There are short films, and then there are micro-short films. These micro-short films last for less than a minute, but still maintain the sense of a short film. These “fun-sized” movies are meant for quick watching on the go, an accommodation in the art of film to short attention spans and the tiny size of phone screens that follow people everywhere. In particular I would like to bring you attention the the 15 Second Film Festival which occurs online. Below I have posted the top three winners from the 2008 festival they did:

Slaphappy: 1st Place

Any Bread?: 2nd Place

One Careful Owner: 3rd Place

And in case you want to continue the 15-seconds of fun, here are a few of my favorites from that same year:

Randy

Love Techno

Game Over

Hammer the Cheese

 

The Sound Machine

The Sound Machine is a short film adaptation of Roald Dahl’s short story of the same name. It was directed by Zahid Chohan in 2008 in association with Leeds Film Making Society.

As an adaptation it is so-so in purity. It captures all of the important moments, but not in the way in which they were written, though their order is the same. Also there is no Doctor that Klausner goes to see or get help from, the film is mostly just Klausner with a brief appearance by a girl killing flower petals in place of Klausner’s neighbor cutting roses from their garden. That being said, the message and essence of the story still carries over so not everything was lost. However the cinematography is beautifully shot and cut together. There is a feeling akin to but not quite the same as A Man Without a Head in the style of shooting, though obviously this one has much brighter coloring to it over all.

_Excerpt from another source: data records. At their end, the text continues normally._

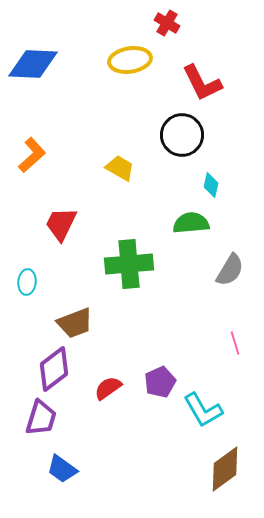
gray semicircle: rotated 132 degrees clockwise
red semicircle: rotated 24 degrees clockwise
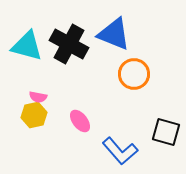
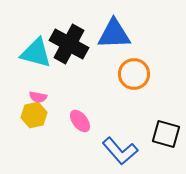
blue triangle: rotated 24 degrees counterclockwise
cyan triangle: moved 9 px right, 7 px down
black square: moved 2 px down
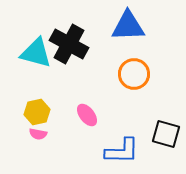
blue triangle: moved 14 px right, 8 px up
pink semicircle: moved 37 px down
yellow hexagon: moved 3 px right, 3 px up
pink ellipse: moved 7 px right, 6 px up
blue L-shape: moved 2 px right; rotated 48 degrees counterclockwise
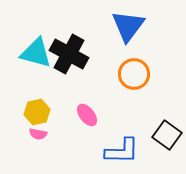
blue triangle: rotated 51 degrees counterclockwise
black cross: moved 10 px down
black square: moved 1 px right, 1 px down; rotated 20 degrees clockwise
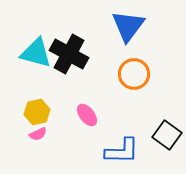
pink semicircle: rotated 36 degrees counterclockwise
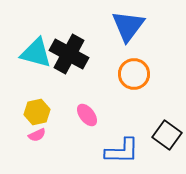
pink semicircle: moved 1 px left, 1 px down
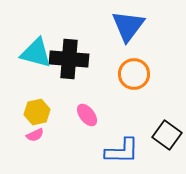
black cross: moved 5 px down; rotated 24 degrees counterclockwise
pink semicircle: moved 2 px left
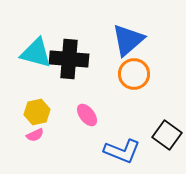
blue triangle: moved 14 px down; rotated 12 degrees clockwise
blue L-shape: rotated 21 degrees clockwise
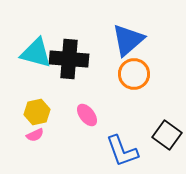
blue L-shape: rotated 48 degrees clockwise
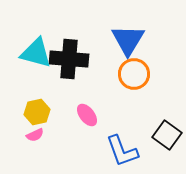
blue triangle: rotated 18 degrees counterclockwise
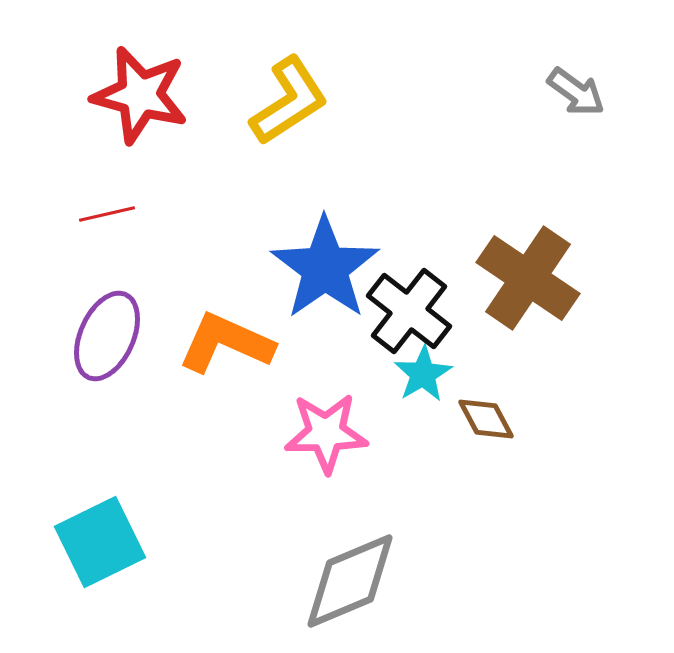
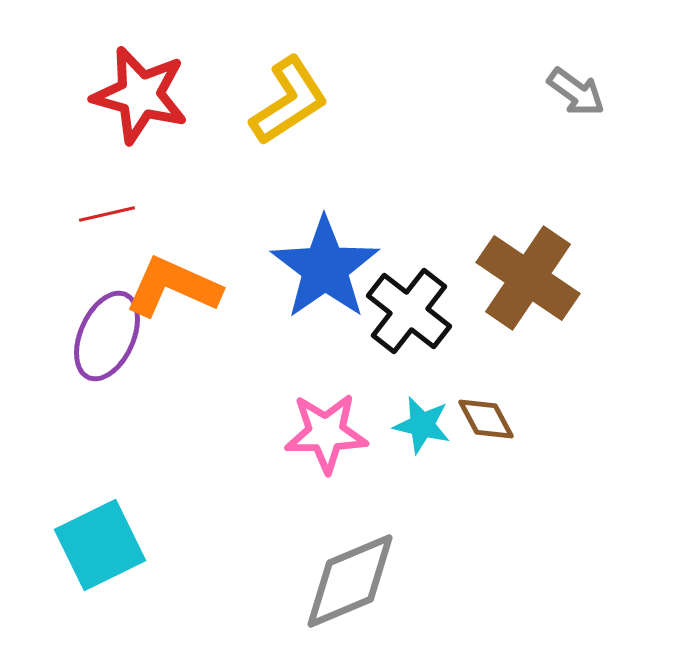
orange L-shape: moved 53 px left, 56 px up
cyan star: moved 1 px left, 51 px down; rotated 28 degrees counterclockwise
cyan square: moved 3 px down
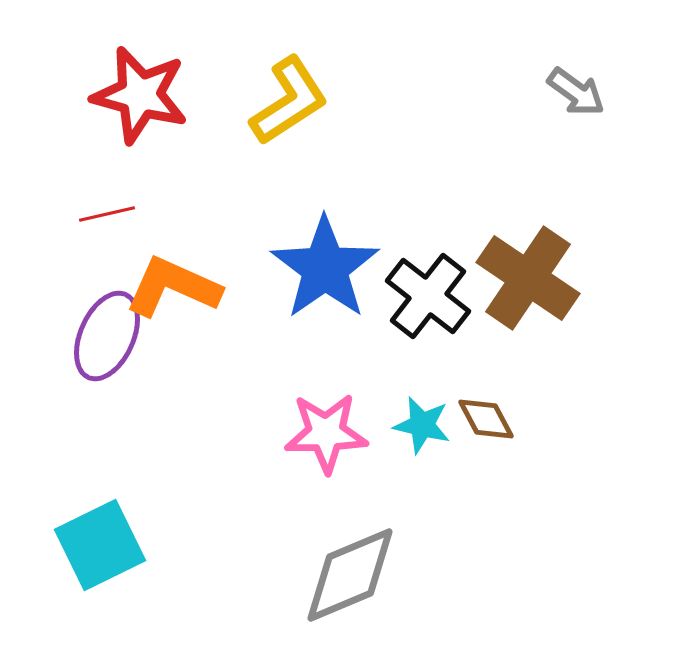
black cross: moved 19 px right, 15 px up
gray diamond: moved 6 px up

The point with this short film, much like with the short story is to play with perceptions of reality. Klausner wanted to hear sounds that were higher pitched than humans can normally hear, and what he got was the shock that plants scream when cut. Well, logically, since plants are living things and most living things do not like having their bits cut off, then perhaps plants cry in a range humans cannot hear. The metaphor being that there are many things with which people deal with everyday but they do not necessarily fully understand it. Humans do not really understand everything about the environment and as such we do a lot of harm to it, sometimes without noticing. This short film wants people to take more noticed of little things and how we interact not only with nature but with each other. There are things people scream in their heads but never say a peep about, as good friends people should be able to notice with other are having these non-spoken problems and help them address them. This makes the bond between people stronger and more supportive, much like taking care of nature makes the planet stronger and more able to support life.